■ GIVEN TEXT ■
◆ ◆ ◆ ◆ ◆
Furthermore, it is settled law that “[w]here the issue on an appeal from the circuit court is clearly a question of law or involving an interpretation of a statute, we apply a de novo standard of review.” Syllabus Point 1, Chrystal R.M. v. Charlie A.L., 194 W.Va. 138, 459 S.E.2d 415 (1995).

        The plaintiff, Nicholas Loan, contends that the circuit court erred in two ways. First, Nicholas Loan argues that the circuit court erred in its legal conclusion that the lien filed by David Ray against the assets of W.Va. Coal Co-Op was not a “transfer” under the West Virginia Uniform Fraudulent Transfers Act. Second, Nicholas Loan argues that factual questions exist regarding whether Gail Ray and David Ray acted in an intentional, fraudulent manner so as to impair Nicholas Loan's ability to collect on the debt owed by W.Va. Coal Co-Op and William Ray, and that summary judgment was therefore improper. We examine these questions in turn.

A.

Is a Lien a “Transfer” under the Uniform Fraudulent Transfers Act?

        The parties in the instant action spar over whether there is evidence sufficient to create a question of fact regarding whether a transfer of W.Va. Coal Co-Op's property occurred. David Ray essentially argues that because the physical possession and control of the property did not change, and because the circuit court ruled that the rights of Nicholas Loan were superior to any lien rights he might hold, no transfer by Gail Ray occurred. Conversely, Nicholas Loan asserts that the liens were filed with the intent to delay, hinder or defraud the rights of Nicholas Loan to repayment of the loans given to W.Va. Coal Co-Op and William Ray.

        To resolve these competing positions, the essential question we must address is whether the creation of a lien against the assets of a debtor such as W.Va. Coal Co-Op constitutes a “transfer” under the West Virginia Uniform Fraudulent Transfers Act (“the Act”).

        The National Conference of Commissioners on Uniform State Laws adopted the Uniform Fraudulent Transfers Act in 1984. See generally, Uniform Fraudulent Transfers Act (contained in 7A Uniform Laws Annotated 274 [West, 1999]). The Act was designed to protect unsecured creditors against debtors who make transfers out of, or make obligations against, the debtor's estate in a manner adverse to the creditors' rights. See Uniform Fraudulent Transfers Act, § 3, cmt. 2 (“[T]he purpose of the Act [is] to protect a debtor's estate from being depleted to the prejudice of the debtor's unsecured creditors.”). West Virginia adopted the Act in 1986. See 1986 Acts of the Legislature, ch. 166.
◆ ◆ ◆ ◆ ◆
■ DATASET SECTION ■

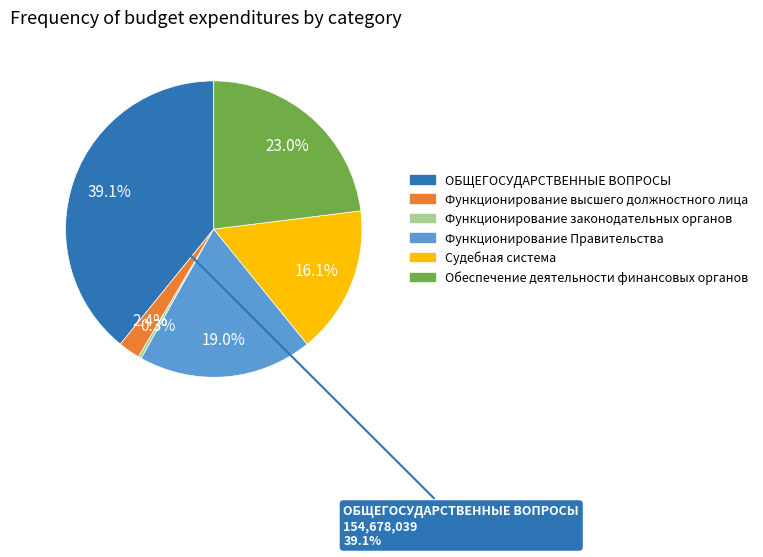

Which category has the biggest portion of the pie?

ОБЩЕГОСУДАРСТВЕННЫЕ ВОПРОСЫ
◆ ◆ ◆ ◆ ◆
■ QUESTIONS TO ANSWER ■
- a) Reproduce from the court opinion above the passage that opens with the words containing "The parties in" and closes with "and William Ray.".
- b) According to the court opinion above, on what grounds does David Ray argue that no transfer by Gail Ray occurred?
- c) Go on with the court opinion above, starting after its final sentence.

■ TASK ANSWERS ■
- a)
The parties in the instant action spar over whether there is evidence sufficient to create a question of fact regarding whether a transfer of W.Va. Coal Co-Op's property occurred. David Ray essentially argues that because the physical possession and control of the property did not change, and because the circuit court ruled that the rights of Nicholas Loan were superior to any lien rights he might hold, no transfer by Gail Ray occurred. Conversely, Nicholas Loan asserts that the liens were filed with the intent to delay, hinder or defraud the rights of Nicholas Loan to repayment of the loans given to W.Va. Coal Co-Op and William Ray.

- b) David Ray argues that no transfer occurred because physical possession and control of the property did not change. He also relies on the circuit court's ruling that Nicholas Loan's rights were superior to any lien rights he might hold.

- c)
        The Act provides specific definitions for the terms disputed in this case, “lien” and “transfer.” A “lien” is defined by the Act, in W.Va. Code, 40-1A-1(h) [1986], in the following manner:

         “Lien” means a charge against or an interest in property to secure payment of a debt or performance of an obligation, and includes a security interest created by agreement, a judicial lien obtained by legal or equitable process or proceedings, a common-law lien or a statutory lien.

The Act also provides us with the following definition of “transfer:”

         “Transfer” means every mode, direct or indirect, absolute or conditional, voluntary or involuntary, of disposing of or parting with an asset or an interest in an asset, and includes payment of money, release, lease and creation of a lien or other encumbrance.

W.Va. Code, 40-1A-1(l) [1986]. See also, Rich v. Rich, 185 W.Va. 148, 150, 405 S.E.2d 858, 860 (1991) (applying definition of “transfer” in W.Va. Code, 40-1A-1(l)).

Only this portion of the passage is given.